# TASK TO COMPLETE
The entries must be restated exactly as written.

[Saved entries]
====
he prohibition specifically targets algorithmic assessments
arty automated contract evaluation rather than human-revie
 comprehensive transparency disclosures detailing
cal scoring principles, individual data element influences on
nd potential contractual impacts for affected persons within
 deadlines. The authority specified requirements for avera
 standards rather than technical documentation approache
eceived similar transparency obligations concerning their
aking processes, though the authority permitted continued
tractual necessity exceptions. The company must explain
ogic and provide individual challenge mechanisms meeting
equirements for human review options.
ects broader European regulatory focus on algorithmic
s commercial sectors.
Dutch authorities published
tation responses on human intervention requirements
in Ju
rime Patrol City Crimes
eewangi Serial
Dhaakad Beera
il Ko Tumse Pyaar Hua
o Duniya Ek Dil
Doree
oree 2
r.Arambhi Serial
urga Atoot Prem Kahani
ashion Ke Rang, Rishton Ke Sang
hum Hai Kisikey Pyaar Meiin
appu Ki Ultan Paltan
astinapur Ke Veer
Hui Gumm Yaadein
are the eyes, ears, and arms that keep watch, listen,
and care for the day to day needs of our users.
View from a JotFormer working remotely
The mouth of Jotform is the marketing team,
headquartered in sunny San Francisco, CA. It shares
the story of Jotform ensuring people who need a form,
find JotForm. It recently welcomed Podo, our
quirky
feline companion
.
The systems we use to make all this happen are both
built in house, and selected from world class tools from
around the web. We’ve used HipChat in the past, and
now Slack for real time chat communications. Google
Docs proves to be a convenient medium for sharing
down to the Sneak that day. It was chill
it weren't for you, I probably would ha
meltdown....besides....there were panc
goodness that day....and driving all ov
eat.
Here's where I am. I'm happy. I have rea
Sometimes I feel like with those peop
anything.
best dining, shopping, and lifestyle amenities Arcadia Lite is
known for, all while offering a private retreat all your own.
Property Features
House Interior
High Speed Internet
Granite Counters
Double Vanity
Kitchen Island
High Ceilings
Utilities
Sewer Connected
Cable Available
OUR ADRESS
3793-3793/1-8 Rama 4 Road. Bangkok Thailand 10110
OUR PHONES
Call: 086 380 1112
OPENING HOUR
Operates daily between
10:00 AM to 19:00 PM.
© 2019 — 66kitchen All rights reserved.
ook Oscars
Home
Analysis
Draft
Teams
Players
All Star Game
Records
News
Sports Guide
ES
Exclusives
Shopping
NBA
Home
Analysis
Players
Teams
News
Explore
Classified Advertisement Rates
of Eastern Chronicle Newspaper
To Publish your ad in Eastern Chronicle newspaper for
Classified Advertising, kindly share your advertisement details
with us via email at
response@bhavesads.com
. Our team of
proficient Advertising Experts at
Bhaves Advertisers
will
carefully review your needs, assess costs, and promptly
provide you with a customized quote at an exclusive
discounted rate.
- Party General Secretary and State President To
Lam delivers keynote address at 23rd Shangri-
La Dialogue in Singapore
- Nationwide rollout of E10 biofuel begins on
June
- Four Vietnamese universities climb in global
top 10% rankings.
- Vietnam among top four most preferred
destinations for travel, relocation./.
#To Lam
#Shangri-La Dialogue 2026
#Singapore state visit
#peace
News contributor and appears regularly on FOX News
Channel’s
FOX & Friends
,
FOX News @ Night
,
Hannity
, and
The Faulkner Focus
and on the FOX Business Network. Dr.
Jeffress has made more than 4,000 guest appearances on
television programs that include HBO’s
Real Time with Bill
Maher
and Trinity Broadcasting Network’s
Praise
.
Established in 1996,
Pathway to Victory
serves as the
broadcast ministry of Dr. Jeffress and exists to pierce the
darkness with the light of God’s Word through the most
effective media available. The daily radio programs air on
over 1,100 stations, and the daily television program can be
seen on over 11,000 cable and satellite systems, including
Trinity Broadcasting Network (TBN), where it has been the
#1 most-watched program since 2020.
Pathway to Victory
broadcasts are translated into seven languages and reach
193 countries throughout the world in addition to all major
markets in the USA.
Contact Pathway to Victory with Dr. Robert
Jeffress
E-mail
====
# TASK ANSWER
he prohibition specifically targets algorithmic assessments
arty automated contract evaluation rather than human-revie
 comprehensive transparency disclosures detailing
cal scoring principles, individual data element influences on
nd potential contractual impacts for affected persons within
 deadlines. The authority specified requirements for avera
 standards rather than technical documentation approache
eceived similar transparency obligations concerning their
aking processes, though the authority permitted continued
tractual necessity exceptions. The company must explain
ogic and provide individual challenge mechanisms meeting
equirements for human review options.
ects broader European regulatory focus on algorithmic
s commercial sectors.
Dutch authorities published
tation responses on human intervention requirements
in Ju
rime Patrol City Crimes
eewangi Serial
Dhaakad Beera
il Ko Tumse Pyaar Hua
o Duniya Ek Dil
Doree
oree 2
r.Arambhi Serial
urga Atoot Prem Kahani
ashion Ke Rang, Rishton Ke Sang
hum Hai Kisikey Pyaar Meiin
appu Ki Ultan Paltan
astinapur Ke Veer
Hui Gumm Yaadein
are the eyes, ears, and arms that keep watch, listen,
and care for the day to day needs of our users.
View from a JotFormer working remotely
The mouth of Jotform is the marketing team,
headquartered in sunny San Francisco, CA. It shares
the story of Jotform ensuring people who need a form,
find JotForm. It recently welcomed Podo, our
quirky
feline companion
.
The systems we use to make all this happen are both
built in house, and selected from world class tools from
around the web. We’ve used HipChat in the past, and
now Slack for real time chat communications. Google
Docs proves to be a convenient medium for sharing
down to the Sneak that day. It was chill
it weren't for you, I probably would ha
meltdown....besides....there were panc
goodness that day....and driving all ov
eat.
Here's where I am. I'm happy. I have rea
Sometimes I feel like with those peop
anything.
best dining, shopping, and lifestyle amenities Arcadia Lite is
known for, all while offering a private retreat all your own.
Property Features
House Interior
High Speed Internet
Granite Counters
Double Vanity
Kitchen Island
High Ceilings
Utilities
Sewer Connected
Cable Available
OUR ADRESS
3793-3793/1-8 Rama 4 Road. Bangkok Thailand 10110
OUR PHONES
Call: 086 380 1112
OPENING HOUR
Operates daily between
10:00 AM to 19:00 PM.
© 2019 — 66kitchen All rights reserved.
ook Oscars
Home
Analysis
Draft
Teams
Players
All Star Game
Records
News
Sports Guide
ES
Exclusives
Shopping
NBA
Home
Analysis
Players
Teams
News
Explore
Classified Advertisement Rates
of Eastern Chronicle Newspaper
To Publish your ad in Eastern Chronicle newspaper for
Classified Advertising, kindly share your advertisement details
with us via email at
response@bhavesads.com
. Our team of
proficient Advertising Experts at
Bhaves Advertisers
will
carefully review your needs, assess costs, and promptly
provide you with a customized quote at an exclusive
discounted rate.
- Party General Secretary and State President To
Lam delivers keynote address at 23rd Shangri-
La Dialogue in Singapore
- Nationwide rollout of E10 biofuel begins on
June
- Four Vietnamese universities climb in global
top 10% rankings.
- Vietnam among top four most preferred
destinations for travel, relocation./.
#To Lam
#Shangri-La Dialogue 2026
#Singapore state visit
#peace
News contributor and appears regularly on FOX News
Channel’s
FOX & Friends
,
FOX News @ Night
,
Hannity
, and
The Faulkner Focus
and on the FOX Business Network. Dr.
Jeffress has made more than 4,000 guest appearances on
television programs that include HBO’s
Real Time with Bill
Maher
and Trinity Broadcasting Network’s
Praise
.
Established in 1996,
Pathway to Victory
serves as the
broadcast ministry of Dr. Jeffress and exists to pierce the
darkness with the light of God’s Word through the most
effective media available. The daily radio programs air on
over 1,100 stations, and the daily television program can be
seen on over 11,000 cable and satellite systems, including
Trinity Broadcasting Network (TBN), where it has been the
#1 most-watched program since 2020.
Pathway to Victory
broadcasts are translated into seven languages and reach
193 countries throughout the world in addition to all major
markets in the USA.
Contact Pathway to Victory with Dr. Robert
Jeffress
E-mail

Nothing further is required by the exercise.